• **Records to use**
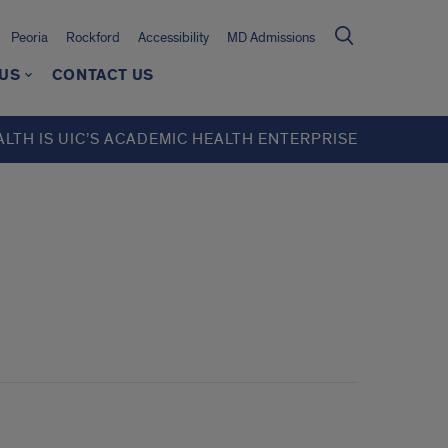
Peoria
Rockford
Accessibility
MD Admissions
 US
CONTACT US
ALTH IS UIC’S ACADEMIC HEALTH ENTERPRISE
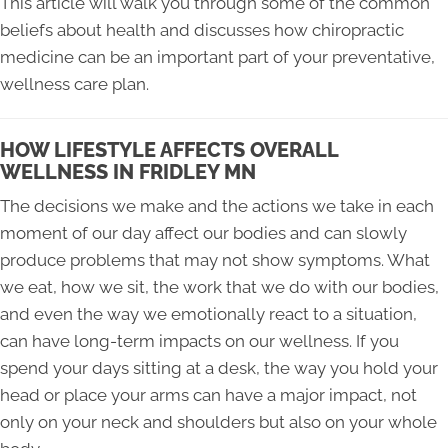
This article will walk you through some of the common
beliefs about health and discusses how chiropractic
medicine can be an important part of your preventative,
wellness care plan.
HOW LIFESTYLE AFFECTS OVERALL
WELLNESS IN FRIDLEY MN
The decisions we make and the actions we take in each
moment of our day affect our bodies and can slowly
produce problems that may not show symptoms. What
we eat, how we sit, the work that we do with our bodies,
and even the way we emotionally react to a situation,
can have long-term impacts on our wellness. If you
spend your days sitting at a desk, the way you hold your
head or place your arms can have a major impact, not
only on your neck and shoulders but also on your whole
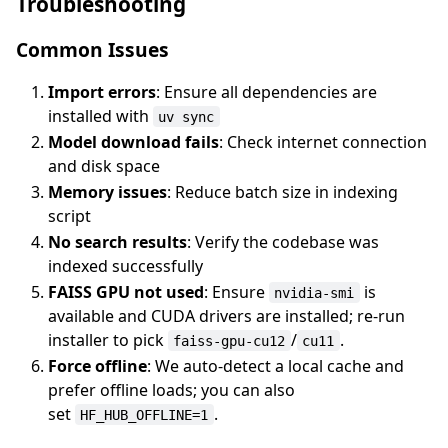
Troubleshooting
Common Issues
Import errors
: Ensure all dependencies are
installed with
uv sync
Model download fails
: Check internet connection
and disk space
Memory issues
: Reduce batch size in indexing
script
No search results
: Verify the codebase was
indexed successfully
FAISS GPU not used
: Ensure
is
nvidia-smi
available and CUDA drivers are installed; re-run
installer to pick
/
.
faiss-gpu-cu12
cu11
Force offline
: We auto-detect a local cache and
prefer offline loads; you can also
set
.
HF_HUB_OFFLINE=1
---
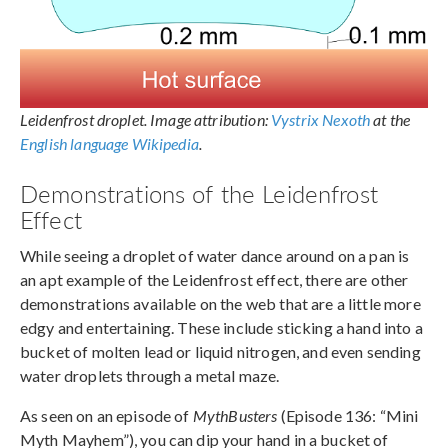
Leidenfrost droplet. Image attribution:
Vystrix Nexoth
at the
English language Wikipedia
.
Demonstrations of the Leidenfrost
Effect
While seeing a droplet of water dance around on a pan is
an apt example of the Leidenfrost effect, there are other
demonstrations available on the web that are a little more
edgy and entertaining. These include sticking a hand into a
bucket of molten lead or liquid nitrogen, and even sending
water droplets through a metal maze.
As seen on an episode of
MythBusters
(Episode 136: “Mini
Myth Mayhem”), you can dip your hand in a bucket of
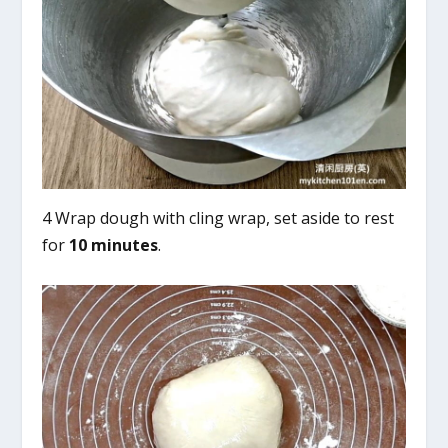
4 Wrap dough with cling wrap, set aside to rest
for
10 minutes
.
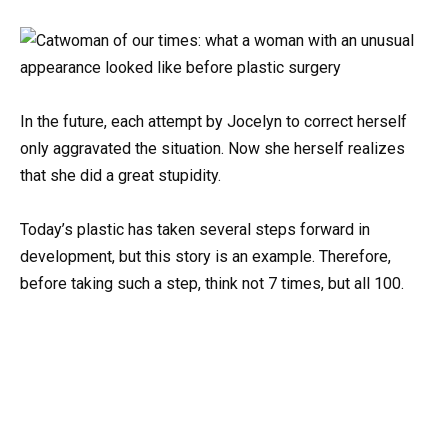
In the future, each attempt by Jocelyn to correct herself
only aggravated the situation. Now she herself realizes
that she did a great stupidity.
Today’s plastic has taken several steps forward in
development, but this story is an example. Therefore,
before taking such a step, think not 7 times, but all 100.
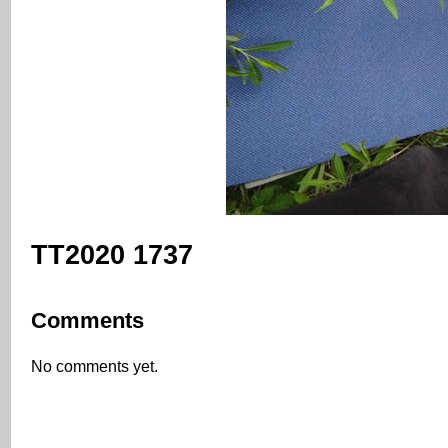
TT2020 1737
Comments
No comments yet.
* * *
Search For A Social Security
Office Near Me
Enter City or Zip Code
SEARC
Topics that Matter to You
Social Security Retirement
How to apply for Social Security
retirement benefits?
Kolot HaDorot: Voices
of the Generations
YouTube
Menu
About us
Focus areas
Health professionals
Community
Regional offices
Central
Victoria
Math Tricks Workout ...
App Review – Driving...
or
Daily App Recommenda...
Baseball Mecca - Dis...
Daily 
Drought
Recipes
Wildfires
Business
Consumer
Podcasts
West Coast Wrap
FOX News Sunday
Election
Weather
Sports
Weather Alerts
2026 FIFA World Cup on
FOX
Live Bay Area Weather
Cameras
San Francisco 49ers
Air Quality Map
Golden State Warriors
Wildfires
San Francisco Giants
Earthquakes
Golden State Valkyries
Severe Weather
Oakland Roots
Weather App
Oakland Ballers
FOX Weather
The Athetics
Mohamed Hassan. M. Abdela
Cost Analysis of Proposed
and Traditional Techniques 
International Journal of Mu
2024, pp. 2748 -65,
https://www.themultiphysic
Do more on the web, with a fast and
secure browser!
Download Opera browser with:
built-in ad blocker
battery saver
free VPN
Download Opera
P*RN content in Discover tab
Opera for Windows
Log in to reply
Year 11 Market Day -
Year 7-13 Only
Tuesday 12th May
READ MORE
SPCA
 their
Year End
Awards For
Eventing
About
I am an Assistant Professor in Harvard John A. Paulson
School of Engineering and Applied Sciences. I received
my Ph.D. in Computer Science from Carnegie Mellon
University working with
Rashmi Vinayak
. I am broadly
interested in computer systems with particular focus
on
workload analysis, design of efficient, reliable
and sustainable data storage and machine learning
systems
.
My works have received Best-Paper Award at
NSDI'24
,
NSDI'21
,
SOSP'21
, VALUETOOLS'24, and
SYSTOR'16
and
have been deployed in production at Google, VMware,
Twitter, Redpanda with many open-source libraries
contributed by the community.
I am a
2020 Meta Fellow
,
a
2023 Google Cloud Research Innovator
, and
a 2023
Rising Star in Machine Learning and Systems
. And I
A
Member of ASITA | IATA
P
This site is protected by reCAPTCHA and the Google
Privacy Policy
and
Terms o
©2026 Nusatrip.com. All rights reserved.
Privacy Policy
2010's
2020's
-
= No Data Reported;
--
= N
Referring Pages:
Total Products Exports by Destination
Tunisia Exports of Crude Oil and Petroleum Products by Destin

• **What you are asked to do**
Which lines above run from the one containing "San Francisco 49ers" to the one containing "Tuesday 12th May"? Give them again exactly, both ends included.

• **Output below**
San Francisco 49ers
Air Quality Map
Golden State Warriors
Wildfires
San Francisco Giants
Earthquakes
Golden State Valkyries
Severe Weather
Oakland Roots
Weather App
Oakland Ballers
FOX Weather
The Athetics
Mohamed Hassan. M. Abdela
Cost Analysis of Proposed
and Traditional Techniques 
International Journal of Mu
2024, pp. 2748 -65,
https://www.themultiphysic
Do more on the web, with a fast and
secure browser!
Download Opera browser with:
built-in ad blocker
battery saver
free VPN
Download Opera
P*RN content in Discover tab
Opera for Windows
Log in to reply
Year 11 Market Day -
Year 7-13 Only
Tuesday 12th May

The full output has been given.